Elias adverte que “o cenário nacional nos mostra a urgência deste tema” e que “Pernambuco está entre os estados que ainda apresentam taxas elevadas de mortes violentas”. O pesquisador acredita que outros estudos são importantes para “que possam sugerir aperfeiçoamentos estruturais no ciclo de políticas públicas de segurança” e os objetivos deles devem enfatizar o fato de que “não são apenas desejáveis, são essenciais para proteger nossa população”, sustenta o pesquisador.
TEORIA DAS MEDIAÇÕES - Jesús Martín-Barbero foi um espanhol naturalizado colombiano e era reconhecido como um dos principais teóricos no contexto dos Estudos Culturais, especialmente no avanço do campo da comunicação e no pensamento comunicacional latino-americano.
As teorias do cientista buscam transcender a análise informativa com relação aos meios de comunicação para adotar uma perspectiva centrada em mediações. A abordagem culturalista dele proporciona a chamada “interconexão entre produtores, produtos e receptores, ao serem examinados os deslocamentos de significados que ocorrem entre essas instâncias”, destaca o trabalho de Elias.
“Sua ênfase recai na mudança do enfoque da produção para a recepção, delineando um circuito que [re]codifica os sentidos sociais ao longo do processo comunicativo. O pesquisador Manuel Martín Serrano introduziu pela primeira vez o conceito de mediações, e mais tarde, Jesús Martín-Barbero incorporou parte dessa concepção à sua perspectiva de comunicação e cultura”, salienta o pesquisador.
De acordo com os dados de Oliveira, as ideias e os aspectos definidos por Martín-Barbero avançaram na busca de transcender e ir além dos meios de comunicação tradicionais para explorar as mediações culturais – fato este que aconteceu como uma forma de investigar processos de formação da chamada cultura de massa a partir de mudanças nas culturas populares.
AVANÇOS NA SEGURANÇA – O pesquisador da UFPE reconhece avanços nas políticas públicas de segurança em Pernambuco. Um exemplo que ele cita é o Plano Estadual de Segurança Pública e Defesa Social 2023–2030 (Juntos Pela Segurança). Através dele, diretrizes de modernização, integração de dados e criação de observatórios foram regularizadas no estado.
Dados do doutor em Administração pela UFPE dizem que “o plano estabelece metas ambiciosas, como a redução de 30% em homicídios, crimes patrimoniais e violência contra a mulher até 2026”. Oliveira acredita que há fortalecimento no cenário com investimentos em tecnologia e gestão por resultados.

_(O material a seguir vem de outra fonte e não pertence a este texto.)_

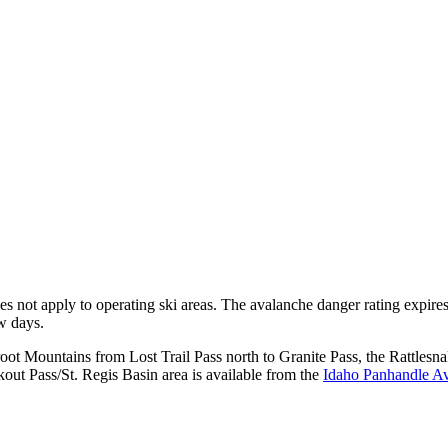
does not apply to operating ski areas. The avalanche danger rating expir
ew days.
rroot Mountains from Lost Trail Pass north to Granite Pass, the Rattl
ut Pass/St. Regis Basin area is available from the
Idaho Panhandle Av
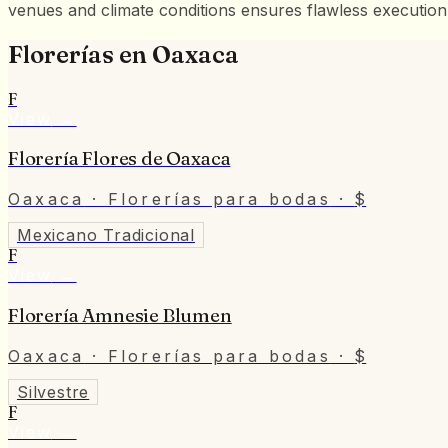
venues and climate conditions ensures flawless execution
Florerías
en
Oaxaca
F
View
→
Florería Flores de Oaxaca
Oaxaca
· Florerías para bodas
·
$
Mexicano Tradicional
F
View
→
Florería Amnesie Blumen
Oaxaca
· Florerías para bodas
·
$
Silvestre
F
View
→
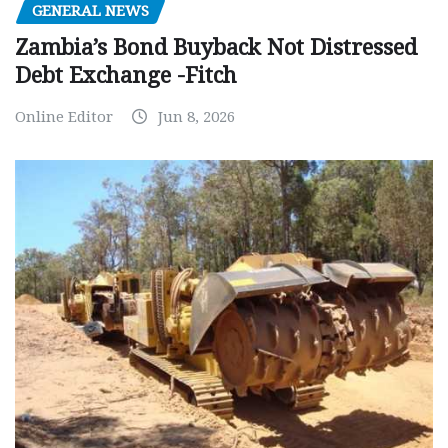
GENERAL NEWS
Zambia’s Bond Buyback Not Distressed
Debt Exchange -Fitch
Online Editor
Jun 8, 2026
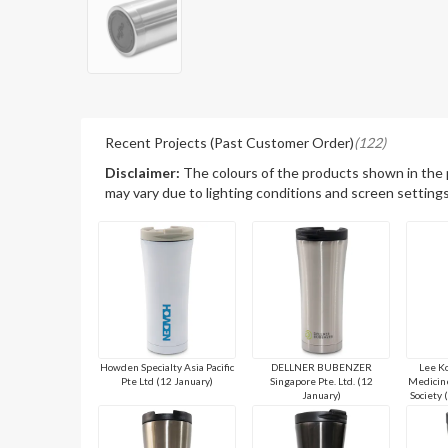
Recent Projects (Past Customer Order)
(122)
Disclaimer:
The colours of the products shown in the
may vary due to lighting conditions and screen settings
Howden Specialty Asia Pacific
DELLNER BUBENZER
Lee Ko
Pte Ltd (12 January)
Singapore Pte. Ltd. (12
Medicine
January)
Society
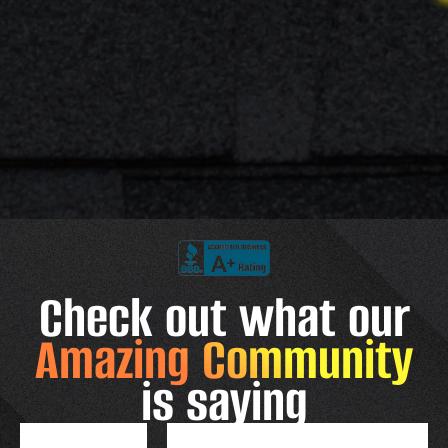
Check out what our
Amazing Community
is saying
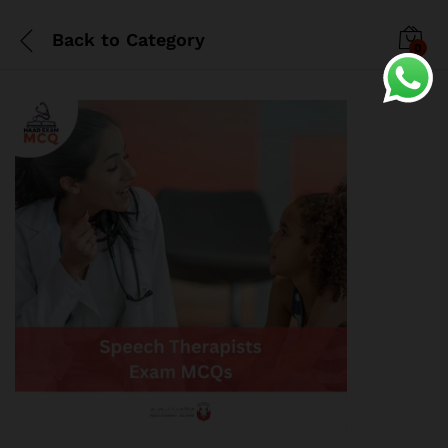
Back to
Category
0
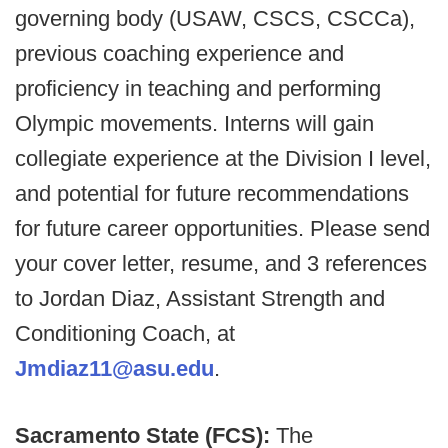
governing body (USAW, CSCS, CSCCa),
previous coaching experience and
proficiency in teaching and performing
Olympic movements. Interns will gain
collegiate experience at the Division I level,
and potential for future recommendations
for future career opportunities. Please send
your cover letter, resume, and 3 references
to Jordan Diaz, Assistant Strength and
Conditioning Coach, at
Jmdiaz11@asu.edu
.
Sacramento State (FCS):
The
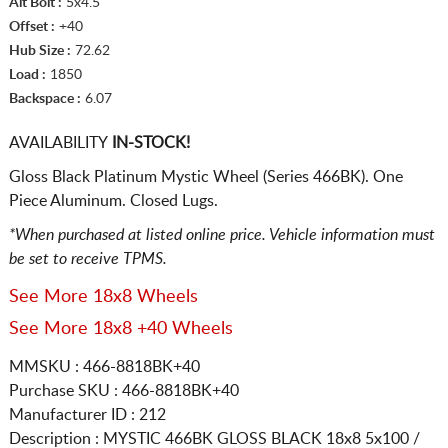
Alt Bolt :
5x4.5
Offset :
+40
Hub Size :
72.62
Load :
1850
Backspace :
6.07
AVAILABILITY
IN-STOCK!
Gloss Black Platinum Mystic Wheel (Series 466BK). One
Piece Aluminum. Closed Lugs.
*When purchased at listed online price. Vehicle information must
be set to receive TPMS.
See More 18x8 Wheels
See More 18x8 +40 Wheels
MMSKU : 466-8818BK+40
Purchase SKU : 466-8818BK+40
Manufacturer ID : 212
Description :
MYSTIC 466BK GLOSS BLACK
18x8 5x100 /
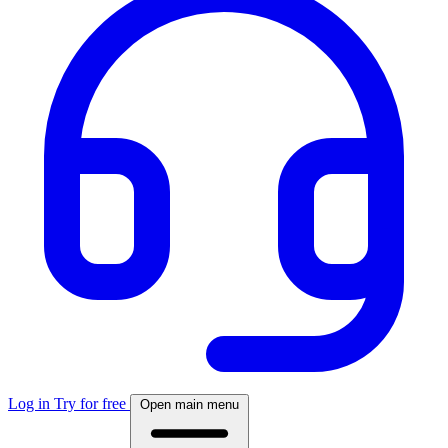
Log in
Try for free
Open main menu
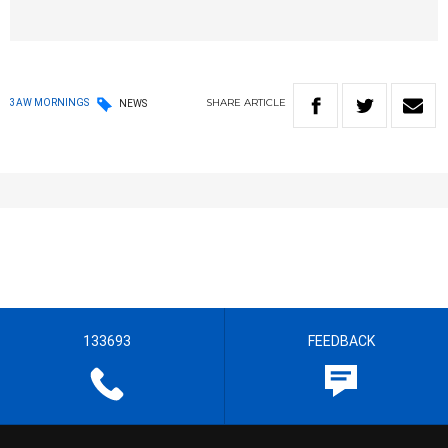
SHARE
ARTICLE
3AW MORNINGS
NEWS
133693
FEEDBACK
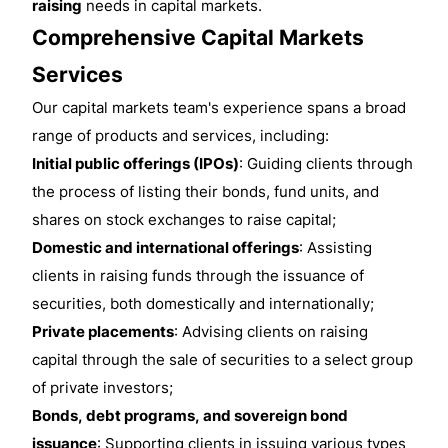
raising
needs in capital markets.
Comprehensive Capital Markets
Services
Our capital markets team's experience spans a broad
range of products and services, including:
Initial public offerings (IPOs)
: Guiding clients through
the process of listing their bonds, fund units, and
shares on stock exchanges to raise capital;
Domestic and international offerings
: Assisting
clients in raising funds through the issuance of
securities, both domestically and internationally;
Private placements
: Advising clients on raising
capital through the sale of securities to a select group
of private investors;
Bonds, debt programs, and sovereign bond
issuance
: Supporting clients in issuing various types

“Exemplo prático foi o pacote tecnológico implementado no Carnaval 2024, que combinou bodycams, reconhecimento facial, drones e espelhamento de câmeras. Isso demonstra como podemos incorporar soluções tecnológicas de forma efetiva, sempre mantendo o debate sobre direitos e possíveis vieses algorítmicos”, singulariza.
Para o pesquisador da UFPE, Pernambuco tem se consolidado no ramo da segurança pública com os programas Pacto Pela Vida e Juntos Pela Segurança.
“É animador observar a difusão nacional de programas similares - como o próprio Alerta Celular (em diversos estados), Cadastro Inteligente/Recupera (ES) e Celular Seguro (União). Vemos também experiências promissoras com bodycams (com pioneirismo em SP) e expansão do videomonitoramento”, finaliza.